Applying those considerations here, the Court finds the law of Texas should be applied. The entire transfer originated from Texas. The transfer was approved by directors in Texas and otherwise was derivative of actions taken in Texas. The distribution was directed from Texas. Integra's principal place of business was Texas. A significant number of the creditors affected by the transfer were located in Texas. A significant number of shareholders receiving the distribution were located in Texas. An incorporation certificate and a few shareholders constituted the debtor's only contact with Delaware at the time of the transfer. Therefore, the substantive law of Texas applies to the fraudulent transfer claims. Because the four-year statute of limitation period had not *363 expired at the time Integra filed for bankruptcy, the fraudulent transfer claims are not barred.
Although this Court believes Texas law should be applied, even if Delaware law applied, the limitations period would not have run for those creditors who extended credit after the transfer and within three years before the bankruptcy petition was filed. The Delaware Fraudulent Conveyance Act provides that fraudulent transfers may be set aside by creditors who extend credit after the date of the transfer. 6 Del.C. §§ 1305, 1306 and 1307.[7]
The Fund urges the Court to follow Kupetz v. Wolf, 845 F.2d 842 (9th Cir.1988), to bar the post-transfer creditors' claims. Kupetz held that notwithstanding the language in the fraudulent conveyance statute, post-transfer creditors with actual or constructive knowledge of a transaction cannot later complaint of its effects. Kupetz involved an LBO transaction.
The Court agrees with those courts which have criticized the reasoning of Kupetz. See Bay Plastics Inc. v. BT Commercial Corp. (In re Bay Plastics, Inc.), 187 B.R. 315, 327 (Bankr.D.Cal.1995). Certainly Kupetz does not apply to creditors who did not voluntarily extend credit to the debtor, such as taxing authorities who cannot in the ordinary course of business evaluate the financial condition of the debtor before extending credit. Furthermore, the Court does not find that the statements about the transfer in the Wall St. Journal were sufficient to impute knowledge to trade creditors. While the post-transfer creditors could have done evaluation of the financial condition of the debtor before extending credit, in the ordinary course of business for small trade creditors, that is not done. Therefore, even if the Delaware statute of limitations applies, the Court will not follow the Kupetz exception regarding knowledge and instead will apply the plain language of the statute which allows the post-transfer creditors to be protected from the conveyance.

Data provided »
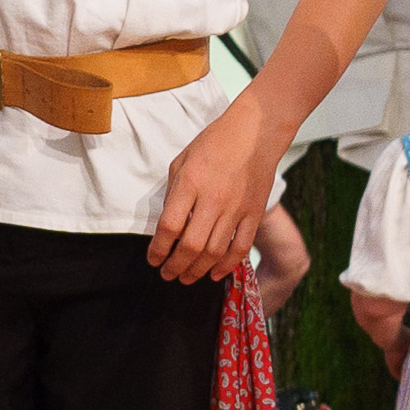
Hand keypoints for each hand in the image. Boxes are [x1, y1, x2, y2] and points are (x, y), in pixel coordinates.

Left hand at [152, 96, 289, 282]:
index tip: (153, 260)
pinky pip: (241, 246)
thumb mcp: (182, 161)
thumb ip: (173, 194)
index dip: (158, 250)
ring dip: (198, 270)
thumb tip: (168, 226)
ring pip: (215, 252)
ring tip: (187, 278)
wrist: (256, 132)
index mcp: (190, 184)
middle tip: (168, 275)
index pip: (169, 227)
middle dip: (175, 266)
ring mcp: (236, 208)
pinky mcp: (254, 212)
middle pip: (191, 246)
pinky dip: (227, 265)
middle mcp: (213, 199)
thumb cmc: (213, 143)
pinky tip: (215, 274)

Exercise requirements »
1) Retype the portion of the court opinion between "Although this Court" and "an LBO transaction.", inclusive.
2) In the court opinion, which case does the Fund urge the Court to follow to bar the post-transfer creditors' claims?
The records are separate material with no connection to the court opinion.

Solutions per task »
1)
Although this Court believes Texas law should be applied, even if Delaware law applied, the limitations period would not have run for those creditors who extended credit after the transfer and within three years before the bankruptcy petition was filed. The Delaware Fraudulent Conveyance Act provides that fraudulent transfers may be set aside by creditors who extend credit after the date of the transfer. 6 Del.C. §§ 1305, 1306 and 1307.[7]
The Fund urges the Court to follow Kupetz v. Wolf, 845 F.2d 842 (9th Cir.1988), to bar the post-transfer creditors' claims. Kupetz held that notwithstanding the language in the fraudulent conveyance statute, post-transfer creditors with actual or constructive knowledge of a transaction cannot later complaint of its effects. Kupetz involved an LBO transaction.

2) Kupetz v. Wolf, 845 F.2d 842 (9th Cir.1988).